You can turn your phone in any direction to navigate the space, and if you have a VR headset you can switch to full-on VR mode and look around. In one corner, there's a gramophone that can take you out of the app and into a Spotify playlist curated by the band’s fictional bassist Murdoc. Another token, a flickering analog TV, can take you to a random YouTube video of the character being “interviewed.” While the app changes daily, and sometimes premieres music, it offers little in terms of entertainment. Moving your phone around to navigate the room is interesting for the first few minutes, but a link to new music would have surely sufficed.

Branded apps are a barrier between fans and the music they want to hear.

Paradoxically, branded apps like this one are a barrier between fans and the music they want to hear. The clunkiness of such projects has become an unavoidable part of the album release process. But why would anyone put their fans through that?

There are likely a handful of motivations at play. Most obviously: money. A 2013 Nielsen study, presented to labels and music industry professionals at SXSW, described the opportunity that online streaming could create for artists, brands, and labels. Nielsen suggested that fans who spend money on digital music could stand to fork over a little more of their disposable income. “These fans, who spend between $20 billion and $26 billion on music each year, could spend an additional $450 million to $2.6 billion annually if they had the opportunity to snag behind-the-scenes access to the artists along with exclusive content,” the report reads.

The inside of a virtual room in The Gorillaz's app

The inside of a virtual room in The Gorillaz's app

Jay Z and Rihanna each collected a hefty sum from Samsung in exchange for releasing their albums exclusively to its customers, not too dissimilar from the way some artists give first listens of their projects to Apple Music nowadays. Elsewhere, musicians and celebrities such as Tyler, The Creator and Kim Kardashian have launched subscription-based apps with exclusive content. Taylor Swift released an app in partnership with AT&T that features “a video experience” designed to beam “unique videos, concert performances, behind-the-scenes footage, and more from the Taylor Swift archives” directly to her fans. In rare cases, an app can function as an extension of an artist’s creative vision. For example, Bjork’s trippy interactive music video project, released as a complement to her 2011 album Biophilia, was eventually featured in the MoMA.

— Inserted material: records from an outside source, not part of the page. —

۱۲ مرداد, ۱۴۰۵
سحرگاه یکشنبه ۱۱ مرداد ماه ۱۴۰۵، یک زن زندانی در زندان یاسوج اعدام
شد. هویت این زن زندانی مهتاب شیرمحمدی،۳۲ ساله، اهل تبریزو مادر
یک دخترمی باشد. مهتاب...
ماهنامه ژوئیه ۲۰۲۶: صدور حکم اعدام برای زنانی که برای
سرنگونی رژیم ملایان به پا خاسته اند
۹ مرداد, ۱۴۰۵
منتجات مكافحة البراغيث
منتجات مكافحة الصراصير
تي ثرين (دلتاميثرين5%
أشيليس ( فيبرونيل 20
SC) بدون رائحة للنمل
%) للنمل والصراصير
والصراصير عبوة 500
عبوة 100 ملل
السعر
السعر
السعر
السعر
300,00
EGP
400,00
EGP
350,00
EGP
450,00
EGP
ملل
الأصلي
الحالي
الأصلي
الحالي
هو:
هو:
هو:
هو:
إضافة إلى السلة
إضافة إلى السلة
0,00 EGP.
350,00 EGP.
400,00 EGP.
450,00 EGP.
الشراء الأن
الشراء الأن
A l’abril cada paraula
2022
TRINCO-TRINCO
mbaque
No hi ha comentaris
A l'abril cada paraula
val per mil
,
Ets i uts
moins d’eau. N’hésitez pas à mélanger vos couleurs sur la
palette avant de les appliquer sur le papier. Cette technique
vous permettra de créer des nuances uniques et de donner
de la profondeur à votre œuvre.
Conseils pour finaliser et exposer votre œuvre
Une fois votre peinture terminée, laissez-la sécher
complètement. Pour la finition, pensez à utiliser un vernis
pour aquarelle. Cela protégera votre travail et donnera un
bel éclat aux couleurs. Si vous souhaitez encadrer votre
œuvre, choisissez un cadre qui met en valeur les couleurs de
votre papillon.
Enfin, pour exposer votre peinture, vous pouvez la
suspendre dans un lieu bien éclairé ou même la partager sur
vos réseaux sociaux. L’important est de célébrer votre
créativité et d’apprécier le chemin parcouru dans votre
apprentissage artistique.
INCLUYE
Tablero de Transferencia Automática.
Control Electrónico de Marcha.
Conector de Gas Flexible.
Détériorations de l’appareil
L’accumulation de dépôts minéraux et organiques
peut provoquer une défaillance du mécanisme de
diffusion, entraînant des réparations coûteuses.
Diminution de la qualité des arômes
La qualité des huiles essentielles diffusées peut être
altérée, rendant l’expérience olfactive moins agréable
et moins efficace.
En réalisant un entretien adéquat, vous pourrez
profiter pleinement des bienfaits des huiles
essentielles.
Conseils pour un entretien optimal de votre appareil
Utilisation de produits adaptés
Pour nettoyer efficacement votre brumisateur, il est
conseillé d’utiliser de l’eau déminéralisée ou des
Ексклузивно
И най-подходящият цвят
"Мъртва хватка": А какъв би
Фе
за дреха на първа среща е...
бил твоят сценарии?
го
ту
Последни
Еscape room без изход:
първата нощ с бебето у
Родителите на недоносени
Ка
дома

Thanks to advances in streaming, the music industry as a whole is seeing a dramatic turnaround. Last year it saw its second straight year of growth, with $15.7b in revenue, according to a report by the International Federation of the Phonographic Industry (IFPI). Digital revenue, driven by streaming, accounts for 50 percent of that figure. After early chaos and signficant declines in revenue spurred by the internet and online piracy, the music industry appears to be recovering by generating income from technology.

With that digital success in mind, it makes sense that music release tech experiments have become a crutch for marketing schemes. It doesn’t matter that an app like The Gorrillaz’s is inane and ultimately pointless, just so long as it can potentially encourage you to spend more money on more stuff.